Problem to work on
In the piscivorin text below, write out everything from "Piscivorin is a" down to "and 'to devour' respectively." word for word, including both of those phrases.

Document extract

= Piscivorin =

Piscivorin is a component of snake venom secreted by the Eastern Cottonmouth (Agkistrodon piscivorus piscivorus). It is a member of the cysteine-rich secretory protein (CRISP) family, which blocks voltage-dependent calcium channels.

== Etymology ==
The name of piscivorin comes from the snake species name piscivorus, which is derived from the Latin words pisces and vorare, meaning 'fish' and 'to devour' respectively.

== Sources ==
Piscivorin is produced in the venom glands of the Eastern Cottonmouth snake (Agkistrodon piscivorus piscivorus), which populates the Eastern United States. Typically, crude venom from the Eastern Cottonmouth contains approximately 1.25% of piscivorin.

Supplied records

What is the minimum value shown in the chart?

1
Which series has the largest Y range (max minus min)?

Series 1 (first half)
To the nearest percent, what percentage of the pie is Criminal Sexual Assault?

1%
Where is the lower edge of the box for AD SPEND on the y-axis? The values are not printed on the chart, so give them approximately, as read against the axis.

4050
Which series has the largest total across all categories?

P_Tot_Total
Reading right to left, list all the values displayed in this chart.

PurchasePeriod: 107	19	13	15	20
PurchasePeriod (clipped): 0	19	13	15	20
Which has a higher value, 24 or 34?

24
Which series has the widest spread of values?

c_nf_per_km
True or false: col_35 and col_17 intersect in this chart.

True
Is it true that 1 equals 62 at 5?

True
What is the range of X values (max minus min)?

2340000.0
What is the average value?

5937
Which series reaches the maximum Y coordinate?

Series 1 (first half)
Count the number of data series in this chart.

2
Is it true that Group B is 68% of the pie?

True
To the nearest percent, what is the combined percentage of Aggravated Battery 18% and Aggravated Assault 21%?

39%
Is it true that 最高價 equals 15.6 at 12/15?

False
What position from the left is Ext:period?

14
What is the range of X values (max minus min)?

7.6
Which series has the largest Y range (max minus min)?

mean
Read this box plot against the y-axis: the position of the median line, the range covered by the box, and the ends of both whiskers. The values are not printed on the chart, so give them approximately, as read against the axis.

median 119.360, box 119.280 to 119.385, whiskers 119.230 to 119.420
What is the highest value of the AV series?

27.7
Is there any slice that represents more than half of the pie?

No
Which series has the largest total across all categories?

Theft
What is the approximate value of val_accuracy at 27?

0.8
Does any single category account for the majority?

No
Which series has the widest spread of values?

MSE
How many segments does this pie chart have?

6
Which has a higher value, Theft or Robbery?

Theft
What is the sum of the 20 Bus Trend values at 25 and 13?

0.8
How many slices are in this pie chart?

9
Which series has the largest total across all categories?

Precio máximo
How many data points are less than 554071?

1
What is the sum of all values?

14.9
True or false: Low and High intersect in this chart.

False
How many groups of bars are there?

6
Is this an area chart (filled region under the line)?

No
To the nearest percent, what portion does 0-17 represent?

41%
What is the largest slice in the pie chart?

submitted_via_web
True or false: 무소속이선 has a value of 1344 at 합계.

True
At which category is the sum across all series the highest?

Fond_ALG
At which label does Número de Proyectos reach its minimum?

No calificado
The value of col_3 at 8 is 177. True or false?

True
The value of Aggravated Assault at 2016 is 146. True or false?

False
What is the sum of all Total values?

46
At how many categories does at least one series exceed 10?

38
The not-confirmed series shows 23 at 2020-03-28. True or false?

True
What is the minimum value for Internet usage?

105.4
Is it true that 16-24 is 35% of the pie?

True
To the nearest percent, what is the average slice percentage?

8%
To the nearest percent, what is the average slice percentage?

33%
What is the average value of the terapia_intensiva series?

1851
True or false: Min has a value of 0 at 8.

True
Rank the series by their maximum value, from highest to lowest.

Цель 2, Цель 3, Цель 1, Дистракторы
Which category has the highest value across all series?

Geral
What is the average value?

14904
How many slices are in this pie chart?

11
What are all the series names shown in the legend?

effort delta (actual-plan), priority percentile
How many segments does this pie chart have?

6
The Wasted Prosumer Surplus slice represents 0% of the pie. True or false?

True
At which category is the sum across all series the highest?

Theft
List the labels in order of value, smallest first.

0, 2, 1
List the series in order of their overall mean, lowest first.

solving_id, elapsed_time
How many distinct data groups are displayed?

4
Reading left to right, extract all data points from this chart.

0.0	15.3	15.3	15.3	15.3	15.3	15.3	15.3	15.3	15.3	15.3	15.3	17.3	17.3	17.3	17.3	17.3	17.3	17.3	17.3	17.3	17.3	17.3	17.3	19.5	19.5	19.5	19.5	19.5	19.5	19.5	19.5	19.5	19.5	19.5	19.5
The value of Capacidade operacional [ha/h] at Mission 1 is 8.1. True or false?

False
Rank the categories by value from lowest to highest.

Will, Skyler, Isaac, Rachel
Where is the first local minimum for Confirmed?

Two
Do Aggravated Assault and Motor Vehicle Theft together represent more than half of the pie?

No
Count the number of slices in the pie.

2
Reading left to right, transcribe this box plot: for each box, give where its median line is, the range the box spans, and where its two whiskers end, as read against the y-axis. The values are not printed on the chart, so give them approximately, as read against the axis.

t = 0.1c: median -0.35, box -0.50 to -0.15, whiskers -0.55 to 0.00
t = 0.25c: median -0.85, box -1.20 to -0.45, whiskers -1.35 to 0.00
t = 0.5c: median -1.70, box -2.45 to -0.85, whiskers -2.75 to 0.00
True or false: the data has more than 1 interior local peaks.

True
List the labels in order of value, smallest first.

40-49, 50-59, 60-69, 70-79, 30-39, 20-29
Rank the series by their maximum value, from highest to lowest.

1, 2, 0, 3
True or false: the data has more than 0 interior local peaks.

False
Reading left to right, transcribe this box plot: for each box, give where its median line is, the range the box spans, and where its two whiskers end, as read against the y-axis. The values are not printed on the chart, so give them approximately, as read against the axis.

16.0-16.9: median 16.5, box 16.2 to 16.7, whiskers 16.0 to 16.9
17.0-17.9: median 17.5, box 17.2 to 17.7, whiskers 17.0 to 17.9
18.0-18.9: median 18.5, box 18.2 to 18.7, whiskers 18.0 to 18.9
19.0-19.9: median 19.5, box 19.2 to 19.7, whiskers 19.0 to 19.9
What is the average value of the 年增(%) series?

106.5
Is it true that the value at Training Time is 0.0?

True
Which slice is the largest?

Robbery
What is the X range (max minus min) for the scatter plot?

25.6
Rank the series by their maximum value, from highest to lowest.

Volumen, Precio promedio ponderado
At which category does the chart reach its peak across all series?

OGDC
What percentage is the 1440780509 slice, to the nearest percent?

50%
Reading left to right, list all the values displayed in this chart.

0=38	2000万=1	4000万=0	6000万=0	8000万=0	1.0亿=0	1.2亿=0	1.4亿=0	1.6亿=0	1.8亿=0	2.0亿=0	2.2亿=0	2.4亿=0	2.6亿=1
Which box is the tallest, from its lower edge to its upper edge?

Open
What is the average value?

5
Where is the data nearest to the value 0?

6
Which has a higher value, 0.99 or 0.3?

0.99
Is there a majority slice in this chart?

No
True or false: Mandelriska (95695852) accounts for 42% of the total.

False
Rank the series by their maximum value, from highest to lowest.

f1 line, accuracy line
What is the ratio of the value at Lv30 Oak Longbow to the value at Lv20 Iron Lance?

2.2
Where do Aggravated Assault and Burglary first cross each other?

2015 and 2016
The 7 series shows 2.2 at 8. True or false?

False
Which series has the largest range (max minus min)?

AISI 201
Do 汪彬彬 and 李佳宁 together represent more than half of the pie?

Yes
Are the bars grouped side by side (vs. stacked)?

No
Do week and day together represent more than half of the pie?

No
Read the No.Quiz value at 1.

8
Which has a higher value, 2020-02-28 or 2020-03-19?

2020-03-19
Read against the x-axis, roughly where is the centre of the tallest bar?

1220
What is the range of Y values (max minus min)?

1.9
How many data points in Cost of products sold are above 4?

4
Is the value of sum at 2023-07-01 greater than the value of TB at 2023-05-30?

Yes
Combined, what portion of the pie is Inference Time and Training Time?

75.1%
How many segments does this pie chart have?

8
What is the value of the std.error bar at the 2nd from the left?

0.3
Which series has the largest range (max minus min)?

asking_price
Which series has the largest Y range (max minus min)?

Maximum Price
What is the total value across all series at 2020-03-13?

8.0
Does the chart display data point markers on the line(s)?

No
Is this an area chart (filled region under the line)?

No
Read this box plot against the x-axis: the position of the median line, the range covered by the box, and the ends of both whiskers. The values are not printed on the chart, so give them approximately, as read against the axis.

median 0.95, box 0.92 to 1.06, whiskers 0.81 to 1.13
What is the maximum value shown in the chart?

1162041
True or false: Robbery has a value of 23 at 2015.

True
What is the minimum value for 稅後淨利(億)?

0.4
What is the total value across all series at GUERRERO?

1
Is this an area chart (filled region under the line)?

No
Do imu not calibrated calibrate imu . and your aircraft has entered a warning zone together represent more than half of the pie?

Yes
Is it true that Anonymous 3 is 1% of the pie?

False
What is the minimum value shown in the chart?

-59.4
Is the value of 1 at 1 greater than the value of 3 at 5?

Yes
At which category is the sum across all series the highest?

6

Answer section
Piscivorin is a component of snake venom secreted by the Eastern Cottonmouth (Agkistrodon piscivorus piscivorus). It is a member of the cysteine-rich secretory protein (CRISP) family, which blocks voltage-dependent calcium channels.

== Etymology ==
The name of piscivorin comes from the snake species name piscivorus, which is derived from the Latin words pisces and vorare, meaning 'fish' and 'to devour' respectively.